Le vélo ne pollue pas mais c'est aussi, parfois, un sale métier. Le peloton a ses règles, pas toujours équitables. Un cador en difficulté ne sera jamais livré à lui-même – en première partie d'étape, Steve Zampieri a d'ailleurs contribué à ramener en tête de course ses leaders Santiago Botero et Floyd Landis suite à leurs crevaisons respectives. Un brave porteur d'eau en revanche, lorsque ses jarrets transis deviennent inopérants, ne revêt plus grande valeur. On l'abandonne à son destin comme une hyène boiteuse aux vautours. Pour l'équipier modèle, le cyclisme redevient un sport individuel. Un impitoyable combat contre le chronomètre et les éléments. «J'avais froid et je savais que la route à parcourir était encore longue», raconte le Neuchâtelois, qui dispute son deuxième Tour de France après celui de 2003 couru sous le maillot de l'équipe Vini Caldirola. «Dans ces cas-là, on n'a qu'une seule angoisse: celle de ne pas rejoindre l'arrivée dans les délais.»
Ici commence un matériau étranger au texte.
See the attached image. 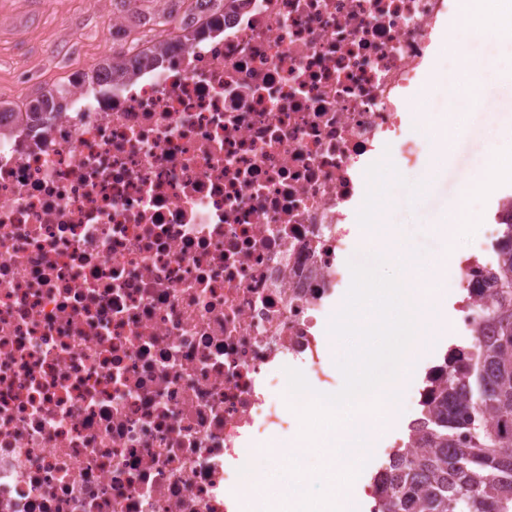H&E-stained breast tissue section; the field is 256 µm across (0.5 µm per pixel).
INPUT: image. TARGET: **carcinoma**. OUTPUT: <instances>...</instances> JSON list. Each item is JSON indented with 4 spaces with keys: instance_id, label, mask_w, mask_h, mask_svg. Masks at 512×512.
<instances>
[{
    "instance_id": "carcinoma-1",
    "label": "carcinoma",
    "mask_w": 512,
    "mask_h": 512,
    "mask_svg": "<svg viewBox=\"0 0 512 512\" xmlns=\"http://www.w3.org/2000/svg\"><path fill=\"white\" fill-rule=\"evenodd\" d=\"M168 16L191 20L184 0H165ZM140 65L125 57L106 60L84 77L94 90L106 79H130ZM62 93L42 95L15 118L27 125L41 111H63ZM496 292L480 305V321L493 325L489 343L475 339L458 353L459 365L422 408L428 447L410 456L394 453L389 471L373 478L385 512H512V214L498 244Z\"/></svg>"
}]
</instances>
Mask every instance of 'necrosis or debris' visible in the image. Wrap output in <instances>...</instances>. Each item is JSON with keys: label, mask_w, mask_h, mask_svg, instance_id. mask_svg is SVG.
I'll return each instance as SVG.
<instances>
[{"label": "necrosis or debris", "mask_w": 512, "mask_h": 512, "mask_svg": "<svg viewBox=\"0 0 512 512\" xmlns=\"http://www.w3.org/2000/svg\"><path fill=\"white\" fill-rule=\"evenodd\" d=\"M451 0H226L159 65L27 129L0 114V512H231L301 422L363 160L398 147ZM453 262L479 336L498 215Z\"/></svg>", "instance_id": "obj_1"}]
</instances>
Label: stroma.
<instances>
[{"instance_id": "35a3bbf8", "label": "stroma", "mask_w": 512, "mask_h": 512, "mask_svg": "<svg viewBox=\"0 0 512 512\" xmlns=\"http://www.w3.org/2000/svg\"><path fill=\"white\" fill-rule=\"evenodd\" d=\"M163 9L161 0H0V105L22 107L49 88L65 86L72 70L93 60H109L148 42L153 28L146 17ZM119 17L125 23L121 34H113L108 22ZM463 53L475 66L455 76L453 42L439 45L435 58L425 68L423 89L406 117L404 135L410 152L396 149L377 151L373 161L389 160L400 175L388 183L385 203L378 221L393 241L415 252L435 256L445 223L464 187L482 169L490 143L512 130V67L498 37L475 36L463 31ZM479 96L457 116L450 135L448 153H440L432 137L421 132L425 118L448 112L450 97H463L471 88ZM419 183L423 192L410 202L409 185ZM471 339L458 334L437 337L398 391L395 420L389 425L397 436L406 433L400 421L406 412L410 389L419 385L428 365L439 363L448 347L468 345Z\"/></svg>"}]
</instances>
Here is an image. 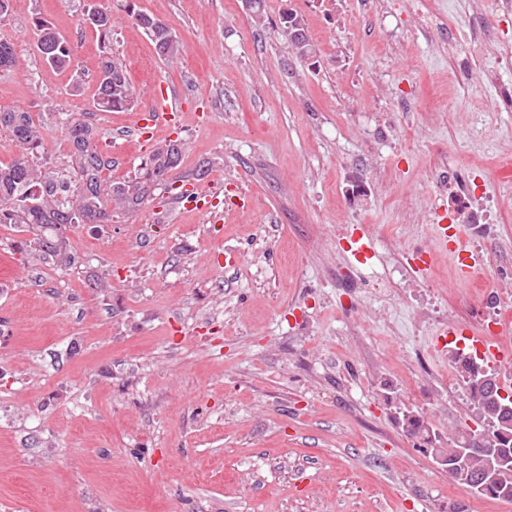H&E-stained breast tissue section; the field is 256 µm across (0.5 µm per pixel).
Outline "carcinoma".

Le bagnard, boulet aux pattes et moral en berne, a pioché tant et plus afin d'échapper au couperet de la pendule. Pour 89 secondes exactement, il a arraché… le droit de repartir vendredi. «J'espère que je serai mieux», souffle-t-il. Le jury des commissaires s'est montré très sensible à l'abnégation du décramponné. Doté d'un sens de l'humour très particulier, il a récompensé le 187e et dernier du classement général en lui infligeant une amende de 50 francs, assortie d'une pénalité de 20 secondes pour «abri prolongé derrière un véhicule». Le règlement, c'est le règlement. Steve Zampieri, qui a payé une addition autrement plus relevée à force d'appuyer sur son pédalier, a dû accueillir la sanction avec le sourire, une fois plongé dans un bain chaud.
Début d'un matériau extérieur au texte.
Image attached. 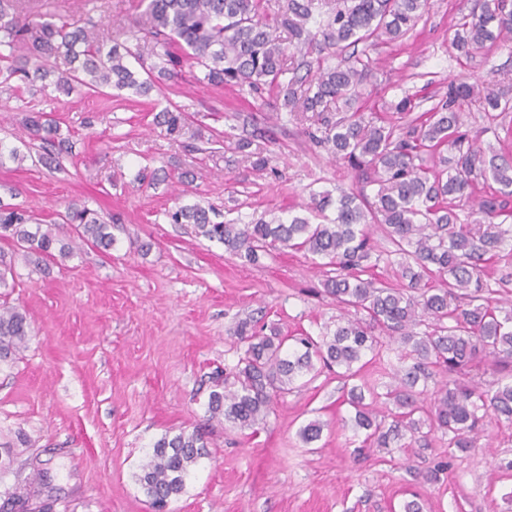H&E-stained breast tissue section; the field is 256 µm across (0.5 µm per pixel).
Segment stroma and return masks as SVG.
Segmentation results:
<instances>
[{
    "instance_id": "stroma-1",
    "label": "stroma",
    "mask_w": 512,
    "mask_h": 512,
    "mask_svg": "<svg viewBox=\"0 0 512 512\" xmlns=\"http://www.w3.org/2000/svg\"><path fill=\"white\" fill-rule=\"evenodd\" d=\"M137 2L65 5L118 32ZM471 6L430 0L406 38L367 48L375 65L363 85L366 116L399 123L394 106L403 96L422 113L462 77L512 85L511 49L466 57L452 48ZM198 73L184 67L163 87L187 115L174 134L156 124L150 96L0 89V139L23 146L27 117L45 112L73 144L60 172L34 157L0 167V200L51 222L65 243L74 231L55 218L69 203L115 219L107 251L82 245L68 257L46 256L0 240L15 271L8 302L32 326L16 362L0 368V443L11 447L0 493L38 469L39 498L52 512H152L136 481L148 449L164 434L197 429L210 455L167 512H400L414 494L423 512H512V421L492 415L467 453L451 452L447 435L430 428L401 453L366 449L351 423L350 382L325 369L298 380L257 430L207 423L209 392L243 351L240 323L317 336L340 311L311 255L283 249L248 264L168 223L165 210L198 202L228 220L285 218L308 203L306 186L335 193L357 180L309 141L313 113L288 111L276 92L254 96ZM460 121L483 148L512 152V112L491 121L473 101ZM241 138L267 157L265 169L237 150ZM313 419L323 430L307 445L298 432ZM441 461L447 470L425 483Z\"/></svg>"
}]
</instances>
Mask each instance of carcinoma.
<instances>
[{
	"instance_id": "cac0c4a2",
	"label": "carcinoma",
	"mask_w": 512,
	"mask_h": 512,
	"mask_svg": "<svg viewBox=\"0 0 512 512\" xmlns=\"http://www.w3.org/2000/svg\"><path fill=\"white\" fill-rule=\"evenodd\" d=\"M427 6L428 0H331L320 11L315 0H279L269 22L262 16V0H139V16L121 41L87 13L64 15L29 0H0V85L15 80L16 88L32 94L51 87L68 97L126 90L147 96L160 91V81L179 77L185 61L200 67L212 85L232 83L251 93L276 89L290 111L317 113L312 143L377 186L372 201L354 191L335 198L328 191L313 192L306 213L286 220L225 221L220 211L199 204L166 212L169 223L190 225L196 236L224 245L248 263L281 249L319 258L334 271L325 280L326 291L344 310L335 329L316 338L290 339L274 329L259 335L239 325L235 335L244 351L209 393L207 421L253 429L273 412L277 397L319 366L355 379L364 357H383V335L399 343L393 383L383 394L362 385L348 392L353 427L364 432L363 443L404 448L403 440L427 423L448 435V447L464 451L473 446L485 415L512 420V310L504 313L492 305L487 272L490 262L512 259V225L493 222L512 215V157L485 153L460 130L458 112L477 97L487 113L509 112L512 99L481 82L462 80L450 85L447 99L406 126L381 124L362 112L359 87L369 62L347 66L340 60L360 43L376 46L404 37ZM458 26L452 45L467 56L497 39L509 41L512 0H473ZM292 40L315 43L338 62L319 67L308 84L289 62ZM146 47L156 58L151 64L143 58ZM131 58L140 69L129 66ZM155 120L176 133L184 113L169 101ZM27 124L43 150L39 161L62 170L59 156L72 153L73 145L59 137L57 121L39 112ZM425 153L440 156L442 168L423 165ZM467 203L472 223L458 224L456 209ZM60 220L74 227L80 241L112 247V216L72 203ZM31 223L22 207L0 200V239L50 253L58 239L39 223L29 230ZM373 227L383 231L393 250L375 253ZM393 255L400 257L405 284L365 277L371 262ZM436 276L441 287H421ZM30 336L27 313L1 302L0 366L12 365ZM482 357L492 359L509 380L488 388L454 380L428 393L433 368L459 374ZM380 397L383 410L374 406ZM208 456L199 431L166 434L147 453L136 481L162 507L184 492L194 467ZM16 500L29 504L27 512H40L29 484L15 485L8 501Z\"/></svg>"
}]
</instances>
Un autre bain chaud, au sens figuré, a eu lieu dans le dernier virage précédant l'arrivée à Nancy. Echappé valeureux mais en passe d'être repris, le Lorrain Christophe Mengin a piqué une tête sur le bitume glissant, entraînant bon nombre de ses poursuivants dans les décors. Habiles ou chanceux, Lorenzo Bernucci et Alexandre Vinokourov en ont profité pour larguer la meute à 7''. Pour l'ambitieux Kazakh, désormais 3e au général (à 1'02''), c'est toujours ça de pris sur Lance Armstrong, qui conserve le maillot jaune.